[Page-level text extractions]
§ §

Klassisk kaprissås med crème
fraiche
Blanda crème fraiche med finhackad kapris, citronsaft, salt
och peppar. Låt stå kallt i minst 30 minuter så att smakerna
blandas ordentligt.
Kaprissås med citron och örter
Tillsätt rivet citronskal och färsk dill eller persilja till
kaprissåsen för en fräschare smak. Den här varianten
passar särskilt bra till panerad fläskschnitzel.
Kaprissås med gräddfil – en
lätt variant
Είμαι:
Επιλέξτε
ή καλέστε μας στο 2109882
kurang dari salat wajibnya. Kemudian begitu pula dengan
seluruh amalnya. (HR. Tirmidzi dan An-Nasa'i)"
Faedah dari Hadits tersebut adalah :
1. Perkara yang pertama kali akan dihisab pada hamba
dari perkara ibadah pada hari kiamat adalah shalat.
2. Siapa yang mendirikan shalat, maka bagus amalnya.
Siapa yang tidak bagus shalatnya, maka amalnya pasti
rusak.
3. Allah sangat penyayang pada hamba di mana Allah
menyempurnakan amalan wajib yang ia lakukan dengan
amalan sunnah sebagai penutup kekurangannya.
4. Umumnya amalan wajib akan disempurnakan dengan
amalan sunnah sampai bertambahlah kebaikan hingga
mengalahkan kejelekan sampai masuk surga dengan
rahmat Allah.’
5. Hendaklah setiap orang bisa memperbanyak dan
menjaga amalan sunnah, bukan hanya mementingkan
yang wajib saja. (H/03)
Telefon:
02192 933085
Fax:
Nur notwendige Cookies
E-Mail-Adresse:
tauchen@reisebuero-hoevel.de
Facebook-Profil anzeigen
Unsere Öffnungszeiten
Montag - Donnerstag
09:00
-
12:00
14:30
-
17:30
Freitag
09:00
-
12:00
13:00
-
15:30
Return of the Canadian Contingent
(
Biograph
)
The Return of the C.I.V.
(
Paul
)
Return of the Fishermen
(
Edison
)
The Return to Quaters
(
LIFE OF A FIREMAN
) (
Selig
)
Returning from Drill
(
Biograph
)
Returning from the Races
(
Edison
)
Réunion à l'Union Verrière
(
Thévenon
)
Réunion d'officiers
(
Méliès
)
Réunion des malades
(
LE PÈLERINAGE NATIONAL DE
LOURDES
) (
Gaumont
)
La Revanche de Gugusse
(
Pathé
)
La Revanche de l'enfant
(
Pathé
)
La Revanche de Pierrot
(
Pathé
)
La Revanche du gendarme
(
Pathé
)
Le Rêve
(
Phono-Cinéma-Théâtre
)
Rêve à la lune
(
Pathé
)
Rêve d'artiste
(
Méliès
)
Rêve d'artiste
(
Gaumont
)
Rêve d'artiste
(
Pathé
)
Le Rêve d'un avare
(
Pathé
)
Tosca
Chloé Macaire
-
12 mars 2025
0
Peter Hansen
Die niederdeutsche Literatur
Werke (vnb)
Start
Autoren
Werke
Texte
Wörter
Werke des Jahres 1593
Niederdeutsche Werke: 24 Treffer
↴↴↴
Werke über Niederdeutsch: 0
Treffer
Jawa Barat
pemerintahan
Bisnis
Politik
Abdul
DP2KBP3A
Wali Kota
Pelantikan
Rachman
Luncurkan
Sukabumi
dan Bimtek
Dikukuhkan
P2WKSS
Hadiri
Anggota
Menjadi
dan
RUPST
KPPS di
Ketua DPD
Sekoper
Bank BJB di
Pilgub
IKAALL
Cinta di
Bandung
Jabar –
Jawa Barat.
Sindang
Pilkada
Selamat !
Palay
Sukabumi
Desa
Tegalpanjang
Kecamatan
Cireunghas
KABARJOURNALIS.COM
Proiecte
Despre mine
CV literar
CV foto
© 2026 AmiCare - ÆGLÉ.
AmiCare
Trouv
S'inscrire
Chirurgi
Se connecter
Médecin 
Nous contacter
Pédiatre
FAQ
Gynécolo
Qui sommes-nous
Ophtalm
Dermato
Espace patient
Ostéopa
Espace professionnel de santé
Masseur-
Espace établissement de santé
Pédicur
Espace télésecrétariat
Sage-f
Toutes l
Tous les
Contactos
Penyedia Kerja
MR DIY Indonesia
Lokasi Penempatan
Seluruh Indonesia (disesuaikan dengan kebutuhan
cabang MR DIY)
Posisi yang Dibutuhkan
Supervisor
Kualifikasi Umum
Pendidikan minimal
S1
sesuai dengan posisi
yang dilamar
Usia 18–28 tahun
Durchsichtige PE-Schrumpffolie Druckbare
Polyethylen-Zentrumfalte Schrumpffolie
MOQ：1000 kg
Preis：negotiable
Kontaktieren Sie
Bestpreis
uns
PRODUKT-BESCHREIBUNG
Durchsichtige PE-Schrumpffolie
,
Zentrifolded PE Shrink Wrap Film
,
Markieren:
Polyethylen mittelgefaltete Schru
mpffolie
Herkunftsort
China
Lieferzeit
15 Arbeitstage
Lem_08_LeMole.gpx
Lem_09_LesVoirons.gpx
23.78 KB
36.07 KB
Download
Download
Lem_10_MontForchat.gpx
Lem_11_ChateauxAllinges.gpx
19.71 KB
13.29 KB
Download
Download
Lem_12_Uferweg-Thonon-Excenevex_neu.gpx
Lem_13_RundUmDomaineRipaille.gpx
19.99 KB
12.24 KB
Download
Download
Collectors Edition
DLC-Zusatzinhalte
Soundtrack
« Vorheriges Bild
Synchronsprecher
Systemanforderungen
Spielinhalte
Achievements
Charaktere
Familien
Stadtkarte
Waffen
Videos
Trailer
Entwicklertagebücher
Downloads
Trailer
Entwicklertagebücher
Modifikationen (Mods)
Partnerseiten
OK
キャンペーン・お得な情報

§ §

Instructions for the task - Which lines above contain "amalan"? Show each of them.

Expected output -
menyempurnakan amalan wajib yang ia lakukan dengan
amalan sunnah sebagai penutup kekurangannya.
4. Umumnya amalan wajib akan disempurnakan dengan
amalan sunnah sampai bertambahlah kebaikan hingga
menjaga amalan sunnah, bukan hanya mementingkan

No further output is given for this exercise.